Collected data entries:
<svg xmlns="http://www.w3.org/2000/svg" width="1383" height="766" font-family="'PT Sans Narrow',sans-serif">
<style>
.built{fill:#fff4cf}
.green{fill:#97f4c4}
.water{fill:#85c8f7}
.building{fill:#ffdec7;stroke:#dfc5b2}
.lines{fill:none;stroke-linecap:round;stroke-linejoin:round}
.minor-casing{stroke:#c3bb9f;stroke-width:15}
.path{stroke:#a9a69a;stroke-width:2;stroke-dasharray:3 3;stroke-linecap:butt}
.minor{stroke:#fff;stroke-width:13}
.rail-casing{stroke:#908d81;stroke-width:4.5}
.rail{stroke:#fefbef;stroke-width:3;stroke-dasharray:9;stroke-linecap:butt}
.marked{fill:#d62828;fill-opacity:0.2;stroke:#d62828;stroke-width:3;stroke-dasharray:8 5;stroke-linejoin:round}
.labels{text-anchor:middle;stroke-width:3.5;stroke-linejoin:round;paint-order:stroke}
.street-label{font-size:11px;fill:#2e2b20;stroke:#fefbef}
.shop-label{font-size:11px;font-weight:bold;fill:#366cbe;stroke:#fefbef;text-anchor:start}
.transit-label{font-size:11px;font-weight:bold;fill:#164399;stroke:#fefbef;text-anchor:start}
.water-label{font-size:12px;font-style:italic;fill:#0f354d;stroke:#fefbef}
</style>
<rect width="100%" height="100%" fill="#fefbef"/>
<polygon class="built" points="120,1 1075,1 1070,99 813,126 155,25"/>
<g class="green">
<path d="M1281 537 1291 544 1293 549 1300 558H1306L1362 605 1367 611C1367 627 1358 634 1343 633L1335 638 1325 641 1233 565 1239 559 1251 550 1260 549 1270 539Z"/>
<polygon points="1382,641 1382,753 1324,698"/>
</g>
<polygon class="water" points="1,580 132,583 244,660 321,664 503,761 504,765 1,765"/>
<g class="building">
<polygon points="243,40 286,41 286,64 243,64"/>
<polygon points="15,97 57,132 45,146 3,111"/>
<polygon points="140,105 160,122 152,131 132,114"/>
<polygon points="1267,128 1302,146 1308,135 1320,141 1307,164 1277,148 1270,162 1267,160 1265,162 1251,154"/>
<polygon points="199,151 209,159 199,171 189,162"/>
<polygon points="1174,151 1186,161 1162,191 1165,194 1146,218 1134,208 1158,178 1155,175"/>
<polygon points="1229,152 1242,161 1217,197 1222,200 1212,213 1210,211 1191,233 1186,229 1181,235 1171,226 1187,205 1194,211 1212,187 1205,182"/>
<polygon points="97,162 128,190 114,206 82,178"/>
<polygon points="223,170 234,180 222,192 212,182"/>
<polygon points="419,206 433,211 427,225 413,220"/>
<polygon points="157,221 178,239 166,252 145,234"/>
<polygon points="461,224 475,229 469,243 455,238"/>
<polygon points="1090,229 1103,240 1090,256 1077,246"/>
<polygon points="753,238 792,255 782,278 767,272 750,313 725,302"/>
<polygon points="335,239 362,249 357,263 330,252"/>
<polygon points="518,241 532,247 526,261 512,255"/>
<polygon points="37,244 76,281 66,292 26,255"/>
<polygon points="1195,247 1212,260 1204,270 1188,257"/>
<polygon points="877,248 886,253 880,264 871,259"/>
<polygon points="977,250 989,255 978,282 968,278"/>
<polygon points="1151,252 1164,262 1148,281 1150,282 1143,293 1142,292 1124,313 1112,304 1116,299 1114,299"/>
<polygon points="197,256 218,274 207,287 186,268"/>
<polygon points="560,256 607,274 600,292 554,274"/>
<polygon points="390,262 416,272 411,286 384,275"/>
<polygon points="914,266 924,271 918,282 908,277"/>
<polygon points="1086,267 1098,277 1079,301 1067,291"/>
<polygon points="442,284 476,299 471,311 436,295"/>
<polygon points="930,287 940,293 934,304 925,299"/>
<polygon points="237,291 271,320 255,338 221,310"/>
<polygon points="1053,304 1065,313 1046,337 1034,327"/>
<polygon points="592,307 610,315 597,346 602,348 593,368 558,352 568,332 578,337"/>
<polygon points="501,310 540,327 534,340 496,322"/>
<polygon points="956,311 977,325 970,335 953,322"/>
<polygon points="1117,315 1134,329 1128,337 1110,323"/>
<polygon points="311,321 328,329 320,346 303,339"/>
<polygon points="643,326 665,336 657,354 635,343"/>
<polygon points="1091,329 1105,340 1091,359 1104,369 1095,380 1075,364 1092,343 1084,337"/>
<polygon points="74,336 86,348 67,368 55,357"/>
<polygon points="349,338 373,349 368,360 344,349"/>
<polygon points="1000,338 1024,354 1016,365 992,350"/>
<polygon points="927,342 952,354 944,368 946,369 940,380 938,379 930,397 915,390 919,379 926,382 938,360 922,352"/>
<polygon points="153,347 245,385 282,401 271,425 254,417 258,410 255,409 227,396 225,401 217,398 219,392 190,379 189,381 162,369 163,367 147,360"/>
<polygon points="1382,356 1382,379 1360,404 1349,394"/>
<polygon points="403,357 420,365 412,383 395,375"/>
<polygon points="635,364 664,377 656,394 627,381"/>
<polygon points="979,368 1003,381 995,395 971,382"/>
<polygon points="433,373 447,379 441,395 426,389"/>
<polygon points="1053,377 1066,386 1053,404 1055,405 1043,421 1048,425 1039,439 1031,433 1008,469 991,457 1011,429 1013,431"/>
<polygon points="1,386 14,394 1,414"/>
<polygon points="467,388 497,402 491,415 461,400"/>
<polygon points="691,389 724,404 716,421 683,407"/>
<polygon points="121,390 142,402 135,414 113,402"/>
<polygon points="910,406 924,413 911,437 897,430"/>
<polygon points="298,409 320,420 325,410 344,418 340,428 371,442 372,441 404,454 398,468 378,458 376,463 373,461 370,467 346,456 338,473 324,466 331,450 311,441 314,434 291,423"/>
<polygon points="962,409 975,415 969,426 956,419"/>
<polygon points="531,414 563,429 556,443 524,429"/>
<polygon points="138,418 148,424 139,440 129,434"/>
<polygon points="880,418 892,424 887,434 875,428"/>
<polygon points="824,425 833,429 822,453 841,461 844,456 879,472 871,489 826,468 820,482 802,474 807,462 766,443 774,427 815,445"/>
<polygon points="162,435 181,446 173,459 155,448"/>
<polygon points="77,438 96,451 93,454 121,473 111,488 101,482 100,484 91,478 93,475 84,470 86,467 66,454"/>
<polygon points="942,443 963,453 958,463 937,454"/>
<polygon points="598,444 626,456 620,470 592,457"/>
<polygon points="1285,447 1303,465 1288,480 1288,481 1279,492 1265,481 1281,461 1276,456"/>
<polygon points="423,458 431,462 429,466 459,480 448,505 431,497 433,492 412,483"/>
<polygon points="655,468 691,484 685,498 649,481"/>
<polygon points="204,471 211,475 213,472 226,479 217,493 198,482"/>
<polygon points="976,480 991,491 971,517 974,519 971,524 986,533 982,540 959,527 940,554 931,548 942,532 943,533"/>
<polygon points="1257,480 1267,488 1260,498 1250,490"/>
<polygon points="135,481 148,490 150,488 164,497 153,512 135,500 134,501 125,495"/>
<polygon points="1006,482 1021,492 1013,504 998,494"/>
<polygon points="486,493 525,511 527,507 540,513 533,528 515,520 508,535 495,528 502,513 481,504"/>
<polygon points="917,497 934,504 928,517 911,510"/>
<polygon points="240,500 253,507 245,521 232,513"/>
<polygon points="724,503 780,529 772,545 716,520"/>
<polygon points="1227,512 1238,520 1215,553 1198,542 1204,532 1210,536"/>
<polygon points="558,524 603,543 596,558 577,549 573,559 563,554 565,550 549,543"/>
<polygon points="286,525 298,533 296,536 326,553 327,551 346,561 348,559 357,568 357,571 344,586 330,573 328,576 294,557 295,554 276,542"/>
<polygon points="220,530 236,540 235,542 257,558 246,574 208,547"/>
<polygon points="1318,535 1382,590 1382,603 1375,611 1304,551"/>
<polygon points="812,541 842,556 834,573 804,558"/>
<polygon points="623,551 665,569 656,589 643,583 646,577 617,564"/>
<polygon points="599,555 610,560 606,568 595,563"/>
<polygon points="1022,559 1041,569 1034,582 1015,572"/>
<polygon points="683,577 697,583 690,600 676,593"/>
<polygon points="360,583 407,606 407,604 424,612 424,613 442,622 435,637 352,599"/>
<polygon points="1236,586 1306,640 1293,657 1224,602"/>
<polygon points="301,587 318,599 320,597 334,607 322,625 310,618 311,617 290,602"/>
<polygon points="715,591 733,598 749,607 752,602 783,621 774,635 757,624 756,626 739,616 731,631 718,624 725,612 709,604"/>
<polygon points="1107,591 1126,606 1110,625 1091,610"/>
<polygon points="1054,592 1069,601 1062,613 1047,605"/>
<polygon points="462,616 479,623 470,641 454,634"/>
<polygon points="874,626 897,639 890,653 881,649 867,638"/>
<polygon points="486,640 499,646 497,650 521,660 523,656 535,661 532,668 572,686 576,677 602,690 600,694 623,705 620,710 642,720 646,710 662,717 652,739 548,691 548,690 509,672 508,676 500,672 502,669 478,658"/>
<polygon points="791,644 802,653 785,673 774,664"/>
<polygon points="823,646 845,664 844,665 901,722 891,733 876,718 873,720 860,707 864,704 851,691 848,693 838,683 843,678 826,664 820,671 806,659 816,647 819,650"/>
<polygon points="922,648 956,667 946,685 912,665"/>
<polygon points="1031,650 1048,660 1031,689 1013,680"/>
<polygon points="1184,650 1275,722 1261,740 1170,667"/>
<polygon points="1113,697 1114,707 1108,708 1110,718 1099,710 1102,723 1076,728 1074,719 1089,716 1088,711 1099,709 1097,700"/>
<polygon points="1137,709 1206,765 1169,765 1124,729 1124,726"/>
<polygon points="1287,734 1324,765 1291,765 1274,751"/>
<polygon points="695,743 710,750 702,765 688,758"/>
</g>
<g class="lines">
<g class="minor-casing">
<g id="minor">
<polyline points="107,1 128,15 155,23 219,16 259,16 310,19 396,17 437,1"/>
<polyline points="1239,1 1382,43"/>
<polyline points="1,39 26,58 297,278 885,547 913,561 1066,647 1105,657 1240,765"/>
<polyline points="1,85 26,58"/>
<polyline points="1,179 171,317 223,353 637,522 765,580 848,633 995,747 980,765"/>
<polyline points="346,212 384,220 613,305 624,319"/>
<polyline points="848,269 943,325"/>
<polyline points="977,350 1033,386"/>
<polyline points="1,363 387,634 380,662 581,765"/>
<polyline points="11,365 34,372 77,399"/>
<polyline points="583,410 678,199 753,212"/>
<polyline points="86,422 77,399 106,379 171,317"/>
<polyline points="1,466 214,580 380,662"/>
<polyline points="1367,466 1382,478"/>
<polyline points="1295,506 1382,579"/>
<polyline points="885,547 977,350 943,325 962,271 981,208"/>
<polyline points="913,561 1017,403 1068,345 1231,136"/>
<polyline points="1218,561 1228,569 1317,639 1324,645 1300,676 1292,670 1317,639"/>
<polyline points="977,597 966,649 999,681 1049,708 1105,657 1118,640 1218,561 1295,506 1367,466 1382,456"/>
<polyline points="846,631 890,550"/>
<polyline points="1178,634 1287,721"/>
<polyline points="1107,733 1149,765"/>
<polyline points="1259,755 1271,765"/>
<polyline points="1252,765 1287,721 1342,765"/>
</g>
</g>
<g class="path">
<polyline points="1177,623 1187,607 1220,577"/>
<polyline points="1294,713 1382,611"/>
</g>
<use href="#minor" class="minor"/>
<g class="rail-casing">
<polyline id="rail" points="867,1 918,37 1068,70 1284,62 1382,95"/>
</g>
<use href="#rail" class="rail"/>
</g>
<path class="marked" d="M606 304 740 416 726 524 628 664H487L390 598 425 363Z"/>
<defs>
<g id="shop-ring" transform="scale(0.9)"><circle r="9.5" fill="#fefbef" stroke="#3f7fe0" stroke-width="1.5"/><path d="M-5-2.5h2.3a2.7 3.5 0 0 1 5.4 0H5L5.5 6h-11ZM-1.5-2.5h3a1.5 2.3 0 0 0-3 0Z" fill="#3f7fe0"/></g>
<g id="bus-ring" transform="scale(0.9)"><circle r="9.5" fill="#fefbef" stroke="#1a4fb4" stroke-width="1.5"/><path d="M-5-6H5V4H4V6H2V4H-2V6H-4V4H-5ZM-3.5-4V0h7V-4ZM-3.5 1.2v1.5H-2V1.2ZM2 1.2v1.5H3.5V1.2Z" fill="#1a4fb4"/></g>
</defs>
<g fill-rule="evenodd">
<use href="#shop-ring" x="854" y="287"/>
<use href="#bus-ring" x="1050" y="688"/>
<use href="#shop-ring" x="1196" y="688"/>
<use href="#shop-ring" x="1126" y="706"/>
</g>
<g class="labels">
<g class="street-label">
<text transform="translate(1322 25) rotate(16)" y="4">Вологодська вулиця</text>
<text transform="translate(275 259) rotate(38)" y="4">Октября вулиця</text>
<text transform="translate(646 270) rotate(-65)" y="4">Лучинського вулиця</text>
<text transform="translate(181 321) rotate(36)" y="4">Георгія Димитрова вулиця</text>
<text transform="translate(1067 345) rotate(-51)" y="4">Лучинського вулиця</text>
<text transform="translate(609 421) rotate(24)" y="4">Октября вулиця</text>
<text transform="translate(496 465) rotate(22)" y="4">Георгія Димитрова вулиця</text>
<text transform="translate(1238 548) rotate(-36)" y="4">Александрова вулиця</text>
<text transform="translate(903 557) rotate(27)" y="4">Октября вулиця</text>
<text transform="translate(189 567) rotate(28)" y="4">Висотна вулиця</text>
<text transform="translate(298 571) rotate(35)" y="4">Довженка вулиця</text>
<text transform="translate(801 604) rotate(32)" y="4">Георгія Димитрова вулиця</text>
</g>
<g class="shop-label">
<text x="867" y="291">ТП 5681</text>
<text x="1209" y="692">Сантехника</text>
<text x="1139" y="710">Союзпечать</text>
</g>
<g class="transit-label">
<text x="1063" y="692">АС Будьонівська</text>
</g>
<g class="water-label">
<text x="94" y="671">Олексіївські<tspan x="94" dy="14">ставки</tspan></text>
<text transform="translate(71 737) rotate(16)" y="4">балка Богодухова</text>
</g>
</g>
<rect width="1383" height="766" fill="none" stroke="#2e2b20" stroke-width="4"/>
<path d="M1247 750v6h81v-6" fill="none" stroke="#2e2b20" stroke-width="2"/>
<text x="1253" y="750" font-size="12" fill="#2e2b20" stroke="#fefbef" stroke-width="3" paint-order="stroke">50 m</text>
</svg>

§ **Task**
Show every line above in which the word "building" occurs.

§ **Task output**
.building{fill:#ffdec7;stroke:#dfc5b2}
<g class="building">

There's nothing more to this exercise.